_Work request:_
Every entry needs to be written out again exactly, with its pictures removed.

_Data to process:_
*-*-*

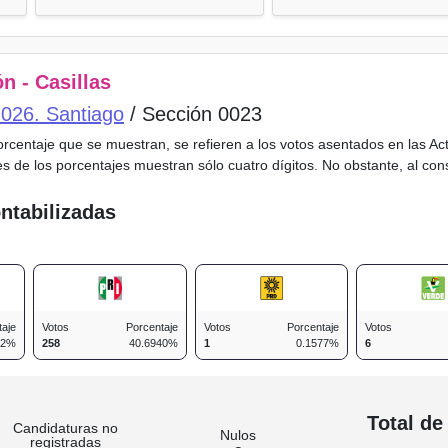
n - Casillas
o 026. Santiago
/ Sección 0023
porcentaje que se muestran, se refieren a los votos asentados en las A
es de los porcentajes muestran sólo cuatro dígitos. No obstante, al co
ntabilizadas
taje
Votos
Porcentaje
Votos
Porcentaje
Votos
92%
258
40.6940%
1
0.1577%
6
n
Total de
Candidaturas no
Nulos
registradas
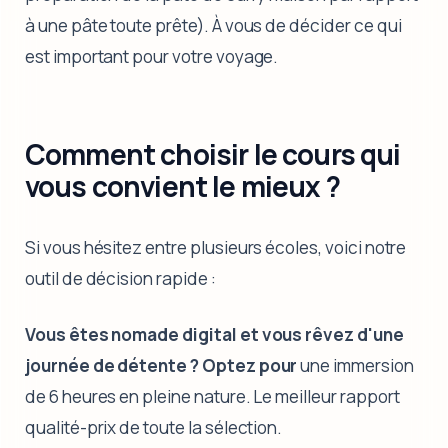
à une pâte toute prête). À vous de décider ce qui
est important pour votre voyage.
Comment choisir le cours qui
vous convient le mieux ?
Si vous hésitez entre plusieurs écoles, voici notre
outil de décision rapide :
Vous êtes nomade digital et vous rêvez d'une
journée de détente ? Optez pour
une immersion
de 6 heures en pleine nature. Le meilleur rapport
qualité-prix de toute la sélection.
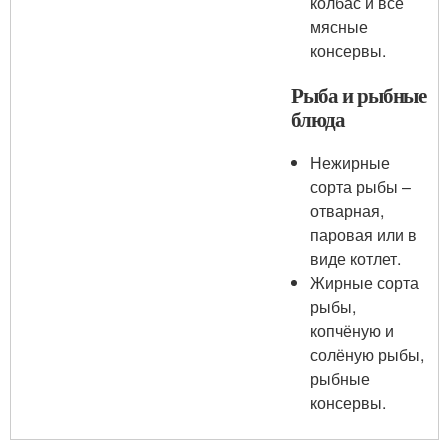
колбас и все
мясные
консервы.
Рыба и рыбные
блюда
Нежирные
сорта рыбы –
отварная,
паровая или в
виде котлет.
Жирные сорта
рыбы,
копчёную и
солёную рыбы,
рыбные
консервы.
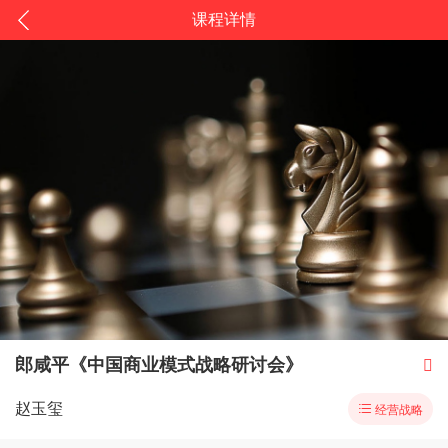
课程详情
郎咸平《中国商业模式战略研讨会》

赵玉玺

经营战略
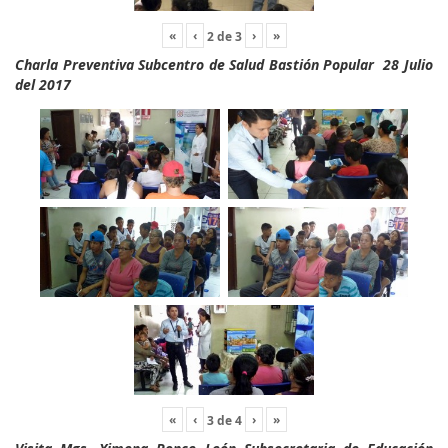
«
‹
›
»
2
de
3
Charla Preventiva Subcentro de Salud Bastión Popular 28 Julio
del 2017
«
‹
›
»
3
de
4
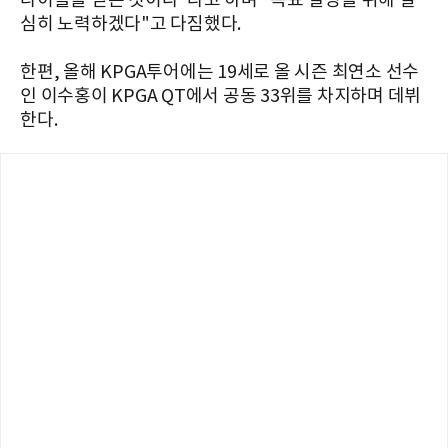
타이틀을 얻는 것이다"라고 하며 "목표 달성을 위해 열
심히 노력하겠다"고 다짐했다.
한편, 올해 KPGA투어에는 19세로 올 시즌 최연소 선수
인 이수홍이 KPGA QT에서 공동 33위를 차지하며 데뷔
한다.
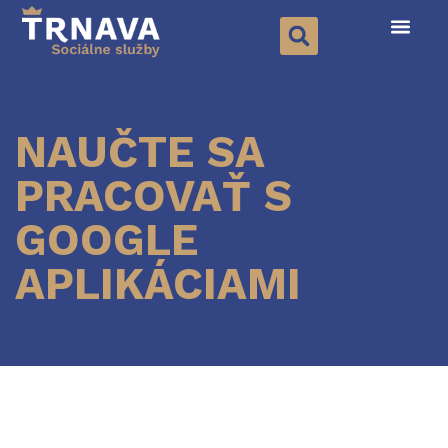
NAUČTE SA
PRACOVAŤ S
GOOGLE
APLIKÁCIAMI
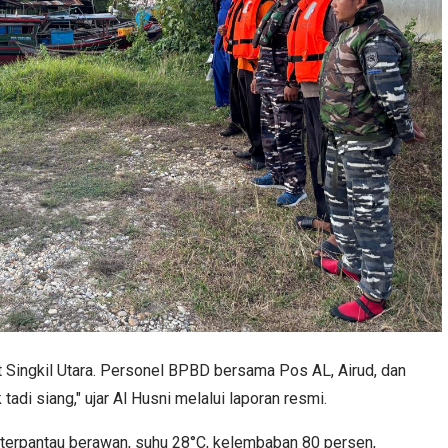
aut Singkil Utara. Personel BPBD bersama Pos AL, Airud, dan
adi siang," ujar Al Husni melalui laporan resmi.
 terpantau berawan, suhu 28°C, kelembaban 80 persen,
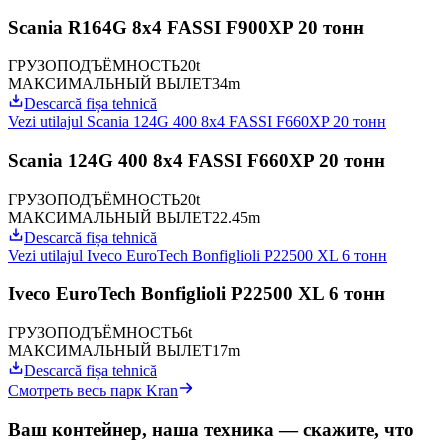
Scania R164G 8x4 FASSI F900XP 20 тонн
ГРУЗОПОДЪЁМНОСТЬ
20t
МАКСИМАЛЬНЫЙ ВЫЛЕТ
34m
Descarcă fișa tehnică
Vezi utilajul
Scania 124G 400 8x4 FASSI F660XP 20 тонн
Scania 124G 400 8x4 FASSI F660XP 20 тонн
ГРУЗОПОДЪЁМНОСТЬ
20t
МАКСИМАЛЬНЫЙ ВЫЛЕТ
22.45m
Descarcă fișa tehnică
Vezi utilajul
Iveco EuroTech Bonfiglioli P22500 XL 6 тонн
Iveco EuroTech Bonfiglioli P22500 XL 6 тонн
ГРУЗОПОДЪЁМНОСТЬ
6t
МАКСИМАЛЬНЫЙ ВЫЛЕТ
17m
Descarcă fișa tehnică
Смотреть весь парк Kran
Ваш контейнер, наша техника — скажите, что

*-*-*

_Solution:_
n - Casillas
o 026. Santiago
/ Sección 0023
porcentaje que se muestran, se refieren a los votos asentados en las A
es de los porcentajes muestran sólo cuatro dígitos. No obstante, al co
ntabilizadas
taje
Votos
Porcentaje
Votos
Porcentaje
Votos
92%
258
40.6940%
1
0.1577%
6
n
Total de
Candidaturas no
Nulos
registradas
à une pâte toute prête). À vous de décider ce qui
est important pour votre voyage.
Comment choisir le cours qui
vous convient le mieux ?
Si vous hésitez entre plusieurs écoles, voici notre
outil de décision rapide :
Vous êtes nomade digital et vous rêvez d'une
journée de détente ? Optez pour
une immersion
de 6 heures en pleine nature. Le meilleur rapport
qualité-prix de toute la sélection.
колбас и все
мясные
консервы.
Рыба и рыбные
блюда
Нежирные
сорта рыбы –
отварная,
паровая или в
виде котлет.
Жирные сорта
рыбы,
копчёную и
солёную рыбы,
рыбные
консервы.
课程详情
郎咸平《中国商业模式战略研讨会》

赵玉玺

经营战略
«
‹
›
»
2
de
3
Charla Preventiva Subcentro de Salud Bastión Popular 28 Julio
del 2017
«
‹
›
»
3
de
4
타이틀을 얻는 것이다"라고 하며 "목표 달성을 위해 열
심히 노력하겠다"고 다짐했다.
한편, 올해 KPGA투어에는 19세로 올 시즌 최연소 선수
인 이수홍이 KPGA QT에서 공동 33위를 차지하며 데뷔
한다.
NAUČTE SA
PRACOVAŤ S
GOOGLE
APLIKÁCIAMI
aut Singkil Utara. Personel BPBD bersama Pos AL, Airud, dan
adi siang," ujar Al Husni melalui laporan resmi.
 terpantau berawan, suhu 28°C, kelembaban 80 persen,
Scania R164G 8x4 FASSI F900XP 20 тонн
ГРУЗОПОДЪЁМНОСТЬ
20t
МАКСИМАЛЬНЫЙ ВЫЛЕТ
34m
Descarcă fișa tehnică
Vezi utilajul
Scania 124G 400 8x4 FASSI F660XP 20 тонн
Scania 124G 400 8x4 FASSI F660XP 20 тонн
ГРУЗОПОДЪЁМНОСТЬ
20t
МАКСИМАЛЬНЫЙ ВЫЛЕТ
22.45m
Descarcă fișa tehnică
Vezi utilajul
Iveco EuroTech Bonfiglioli P22500 XL 6 тонн
Iveco EuroTech Bonfiglioli P22500 XL 6 тонн
ГРУЗОПОДЪЁМНОСТЬ
6t
МАКСИМАЛЬНЫЙ ВЫЛЕТ
17m
Descarcă fișa tehnică
Смотреть весь парк Kran
Ваш контейнер, наша техника — скажите, что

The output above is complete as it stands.